WORK TO COMPLETE: Each line, starting at the one with "camera: 110 degrees right, 5 degrees down" and running to the end of the data below, is to be set down again exactly, both ends included; leave pictures out.

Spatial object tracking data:
┌────────

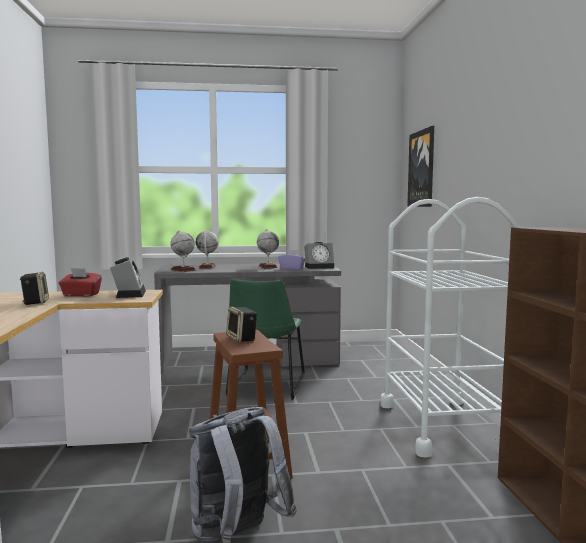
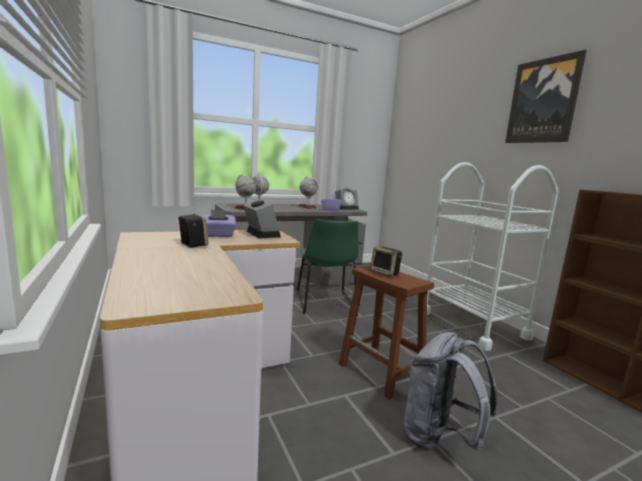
camera: 20 degrees left, 5 degrees up
red tissue box [59,268,102,296] -> purple tissue box [202,210,236,237]
picture [407,126,434,207] -> picture moved to [505,50,587,143]

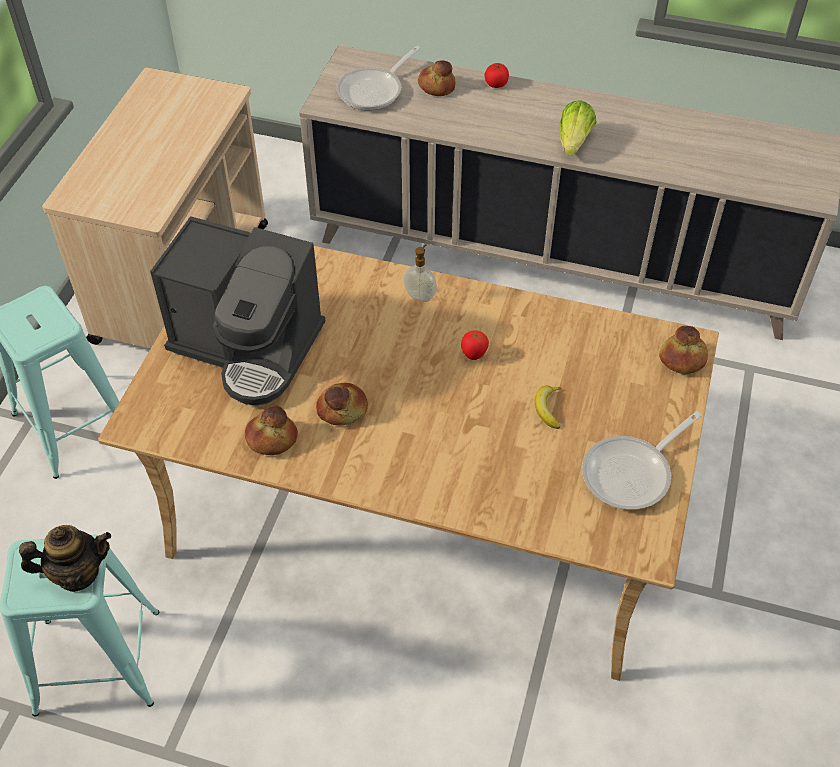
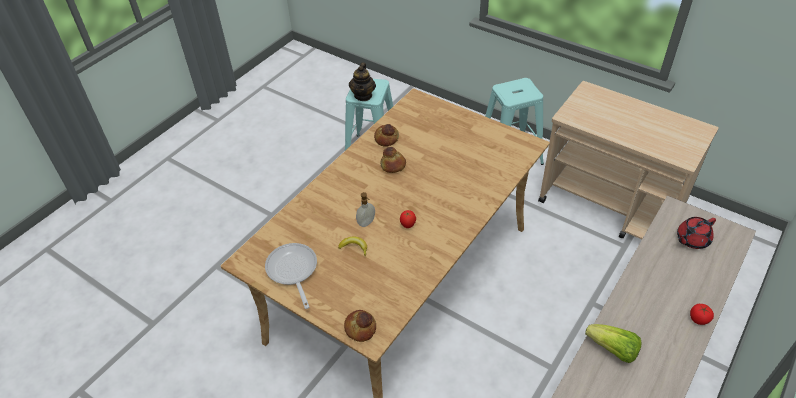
camera: 110 degrees right, 5 degrees down
coffee machine [150,216,325,406] -> none
frying pan [336,46,421,111] -> red teapot [677,217,716,249]
soap dispenser [403,244,437,302] -> soap dispenser moved to [356,192,375,227]
bread [418,60,456,96] -> none

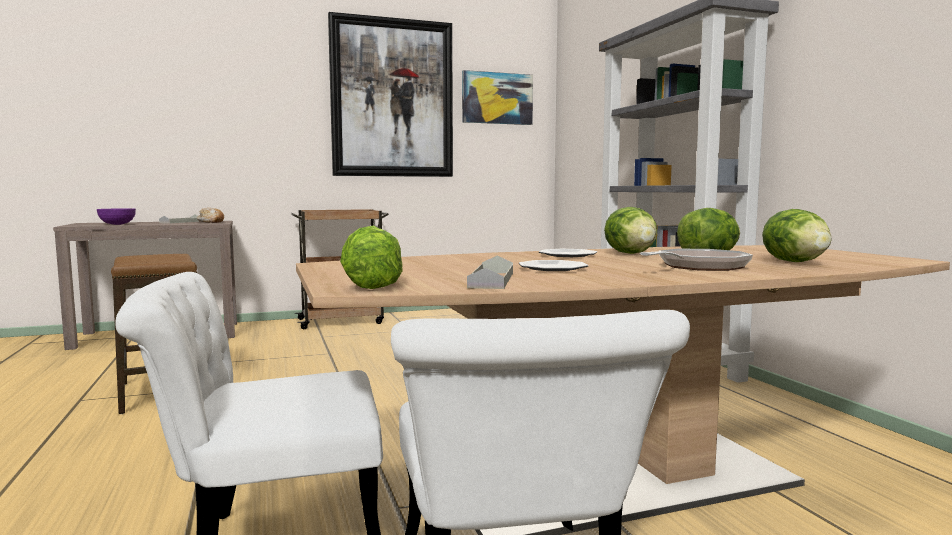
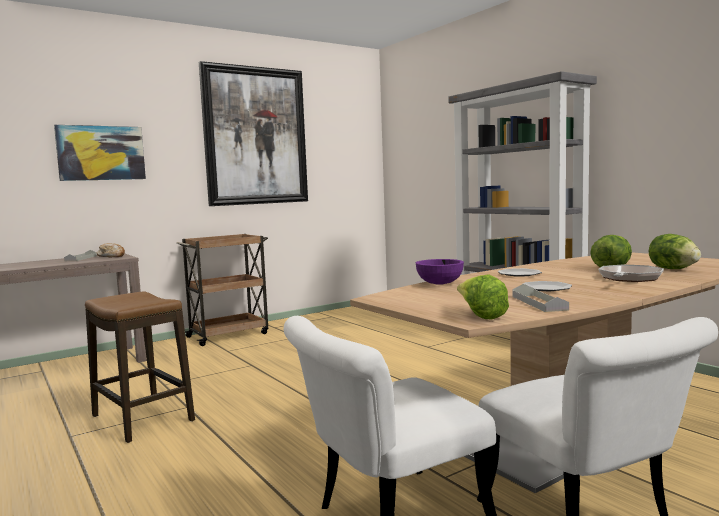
camera: 15 degrees left, 0 degrees up
purple bowl [97,208,136,225] -> purple bowl moved to [416,259,464,285]
picture [462,70,533,125] -> picture moved to [54,125,146,181]
lettuce [604,207,657,254] -> none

└────────

FINISHED EXERCISE:
camera: 110 degrees right, 5 degrees down
coffee machine [150,216,325,406] -> none
frying pan [336,46,421,111] -> red teapot [677,217,716,249]
soap dispenser [403,244,437,302] -> soap dispenser moved to [356,192,375,227]
bread [418,60,456,96] -> none

camera: 15 degrees left, 0 degrees up
purple bowl [97,208,136,225] -> purple bowl moved to [416,259,464,285]
picture [462,70,533,125] -> picture moved to [54,125,146,181]
lettuce [604,207,657,254] -> none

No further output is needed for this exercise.